Wow!!! They do look alot alike!!! Thanks for your info


----------



## farmersdaughter99 (Jan 4, 2013)

Hey, has anyone ever gotten an association saddle from them before? That is kinda what I am interested in or do you think something else would be better?


----------



## Annanoel (Mar 29, 2011)

It all depends on what you're really going to be using them for. They're all built and styled differently. The associations are nice and sturdy, I had one by Corriente and loved it. I used it for ranch work and trail rides, they're very versatile almost like a wade saddle. Can always be customized too, which is a plus!


----------



## smrobs (Jul 30, 2008)

The one that I have ,and my brother's as well, are both Association saddles. IMHO, they are a combination of the best aspects of every style. You get the deep seat like you would with a Wade, the seat isn't too flat so it's comfortable for long stretches spent riding, the leathers are set just a touch farther back than they are in, say, a roper so that you don't have so much of a chair seat, you have larger swells which come in handy if a horse gets fractious or your riding fast over rough country, the tree is designed to be used for pulling heavy stuff so you can hang anything off the horn you need to and even pull logs off the trail.


----------



## Horsecrazy4 (Nov 24, 2012)

This is my roping saddle I trail ride in love it .








_Posted via Mobile Device_


----------



## MangoRoX87 (Oct 19, 2009)

I'm dying to get myself one of their reiners...


----------



## Llamallover86 (Jan 21, 2013)

So far very imprssed with the saddles I'm seeing from them. Might even get one myself. Looking for something to use for dinking around on my Quarab. He's hard to fit though, so going custom might not be ourbest bet.


----------



## MangoRoX87 (Oct 19, 2009)

Llamallover86 said:


> So far very imprssed with the saddles I'm seeing from them. Might even get one myself. Looking for something to use for dinking around on my Quarab. He's hard to fit though, so going custom might not be ourbest bet.


Corriente only does FQH bars, so if your horse can fit a wide saddle then it might be good. However, getting a custom tree and having a pro make it (although more expensive) would be your very best bet


----------



## Llamallover86 (Jan 21, 2013)

I wish but a full custom would be out of my price range. Plus he's 25 so I want something that will fit other horses down the road. He is really short backed and does fit a FQHB crates Meleta Brown Freedom trail saddle but I dont really like it that much.


----------



## TurnNBurn144 (Dec 14, 2012)
• • • •
| Exercise a |
Reproduce the lines of the entries, starting at the line containing "- ADDED: A funny warning at the first start." and ending with the final line of the entries, both included.

| Source data |
• • • •
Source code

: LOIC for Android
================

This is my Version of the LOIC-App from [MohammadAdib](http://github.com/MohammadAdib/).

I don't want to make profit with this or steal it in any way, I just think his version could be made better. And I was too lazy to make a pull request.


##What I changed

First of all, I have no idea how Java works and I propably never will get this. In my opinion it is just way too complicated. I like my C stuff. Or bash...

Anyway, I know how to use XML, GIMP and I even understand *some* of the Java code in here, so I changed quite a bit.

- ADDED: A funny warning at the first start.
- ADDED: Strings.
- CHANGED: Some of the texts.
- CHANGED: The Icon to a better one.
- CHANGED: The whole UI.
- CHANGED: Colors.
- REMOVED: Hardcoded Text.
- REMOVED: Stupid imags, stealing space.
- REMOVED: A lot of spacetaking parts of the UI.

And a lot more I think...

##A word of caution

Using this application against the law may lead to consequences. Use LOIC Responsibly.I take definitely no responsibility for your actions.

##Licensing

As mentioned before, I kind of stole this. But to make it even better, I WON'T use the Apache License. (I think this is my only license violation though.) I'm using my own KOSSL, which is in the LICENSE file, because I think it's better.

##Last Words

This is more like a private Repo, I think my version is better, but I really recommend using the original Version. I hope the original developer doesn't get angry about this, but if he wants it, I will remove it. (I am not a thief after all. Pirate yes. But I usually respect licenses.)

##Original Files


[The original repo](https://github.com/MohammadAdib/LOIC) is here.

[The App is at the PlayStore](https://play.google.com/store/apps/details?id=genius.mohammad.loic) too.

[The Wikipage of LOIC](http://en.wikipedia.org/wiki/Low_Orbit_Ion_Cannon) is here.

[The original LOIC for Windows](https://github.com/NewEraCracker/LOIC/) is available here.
• • • •
| Exercise b |
Using the forum thread about saddles, decide whether each statement agrees with it, answering yes or no and quoting the deciding words: (i) Annanoel used a Corriente saddle for ranch work and trail rides. (ii) Corriente offers saddles on several different bar widths. (iii) Llamallover86 says the Quarab is 25.

| Response area a |
- ADDED: A funny warning at the first start.
- ADDED: Strings.
- CHANGED: Some of the texts.
- CHANGED: The Icon to a better one.
- CHANGED: The whole UI.
- CHANGED: Colors.
- REMOVED: Hardcoded Text.
- REMOVED: Stupid imags, stealing space.
- REMOVED: A lot of spacetaking parts of the UI.

And a lot more I think...

##A word of caution

Using this application against the law may lead to consequences. Use LOIC Responsibly.I take definitely no responsibility for your actions.

##Licensing

As mentioned before, I kind of stole this. But to make it even better, I WON'T use the Apache License. (I think this is my only license violation though.) I'm using my own KOSSL, which is in the LICENSE file, because I think it's better.

##Last Words

This is more like a private Repo, I think my version is better, but I really recommend using the original Version. I hope the original developer doesn't get angry about this, but if he wants it, I will remove it. (I am not a thief after all. Pirate yes. But I usually respect licenses.)

##Original Files


[The original repo](https://github.com/MohammadAdib/LOIC) is here.

[The App is at the PlayStore](https://play.google.com/store/apps/details?id=genius.mohammad.loic) too.

[The Wikipage of LOIC](http://en.wikipedia.org/wiki/Low_Orbit_Ion_Cannon) is here.

[The original LOIC for Windows](https://github.com/NewEraCracker/LOIC/) is available here.

| Response area b |
(i) Yes: "I used it for ranch work and trail rides"
(ii) No: "Corriente only does FQH bars"
(iii) Yes: "Plus he's 25"